Durante as entrevistas, foi perceptível que algumas emoções afloravam dos entrevistados, captamos os seguintes elementos: ansiedade, insegurança e incerteza estão presentes em todos os relatos e apesar de não fazer nenhuma pergunta relacionada diretamente com os sentimentos e emoções, era elemento latente na entrevista, principalmente sobre o futuro da atividade.
As pesquisas indicam que antes da pandemia os trabalhadores de eventos já passavam por um processo de instabilidade nas suas relações de trabalho, e a chegada da Covid-19 aumentou significativamente o empreendedorismo como uma forma de escamotear as relações de trabalho terceirizado e precarizado³.
A pesquisa possibilitou conhecer melhor as nuances do trabalho no setor de eventos, principalmente o seu agravamento durante a pandemia da Covid-19 bem como estabelecer um comparativo com a realidade do trabalhador precarizado do segmento frente ao trabalhador formal com carteira assinada, cotejados aspectos da realidade nacional e daquela verificada especialmente no âmbito do DF⁴.
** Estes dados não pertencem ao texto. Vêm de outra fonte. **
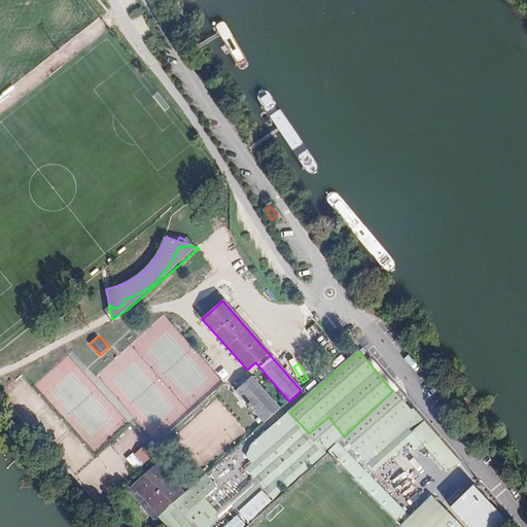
[(247,372),(232,386),(266,425),(279,413),(281,411),(247,372)]
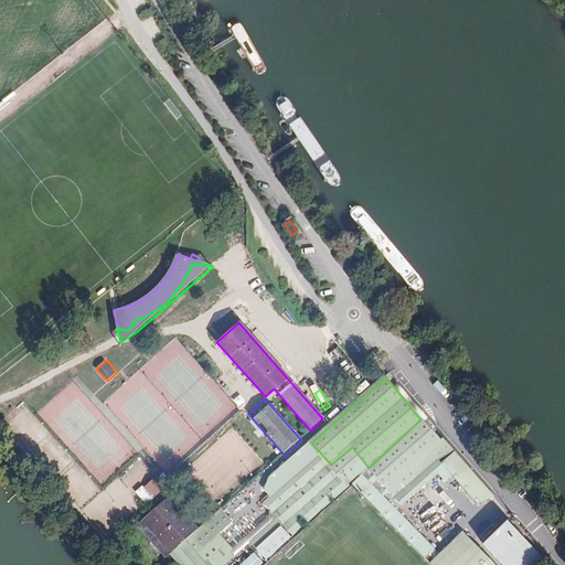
[(420,419),(369,468),(384,487),(395,478),(439,443),(420,419)]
Uma questão que veio à tona durante a pesquisa é que o segmento não possui representações que defendam os direitos dos trabalhadores do setor. São raras as organizações de apoio ao trabalhador. No entanto, identificamos que há uma grande quantidade de entidades patronais, todas com o olhar voltado para os interesses do mercado e do empresariado.
Referências
Bardin, L. (2011). Análise de conteúdo. 70. ed. São Paulo: Almedina Brasil.
DATASEBRAE (2020). Indicadores e números sobre CNAES. Disponível em https://datasebraeindicadores.sebrae.com.br/ – Acesso em 03 de nov. de 2020.
Meliani, P. F. (2012). Estrutura e distribuição espacial do trabalho formal e informal no turismo do Brasil: contributos geográficos ao planejamento turístico regional brasileiro. Revista Turismo e Desenvolvimento n. 17/18 – P. 467 – 478.
SEBRAE (2020). Agência Sebrae de Notícias. Pesquisa mostra que pandemia do coronavírus afetou 98% do setor de eventos. Caderno: Diversão e Turismo. Editora Globo. Disponível em: https://revistapegn.globo.com. Acesso em 23 nov. 2020.
Valencia, Adriàn Sotelo (2016). Precariado ou proletariado? Bauru: Canal 6, 2016.
Zanella, L (2012). Manual de Organização de eventos: planejamento e operacionalização. Ed. Atlas.
¹Evento é uma reunião, formal ou informal, de pessoas em local, data e horários definidos, com o objetivo de celebrar momentos especiais, estabelecer contatos, promover marcas etc. (Zanella, 2012)
²Dependendo do evento a ser realizado às vezes são necessárias mais de 50 especialidades profissionais gerando um grande quantitativo de ocupações temporárias e ocasionais (SEBRAE, 2010).
³De maneira geral as empresas que trabalham com eventos são formadas por uma maioria de pequenas empresas e microempreendedores, sendo uma grande quantidade sem empregados.
⁴A falta de informações, como Códigos Brasileiros de Ocupações (CBOs) específicos para a atividade, dificultou a pesquisa e um olhar mais efetivo sobre o segmento.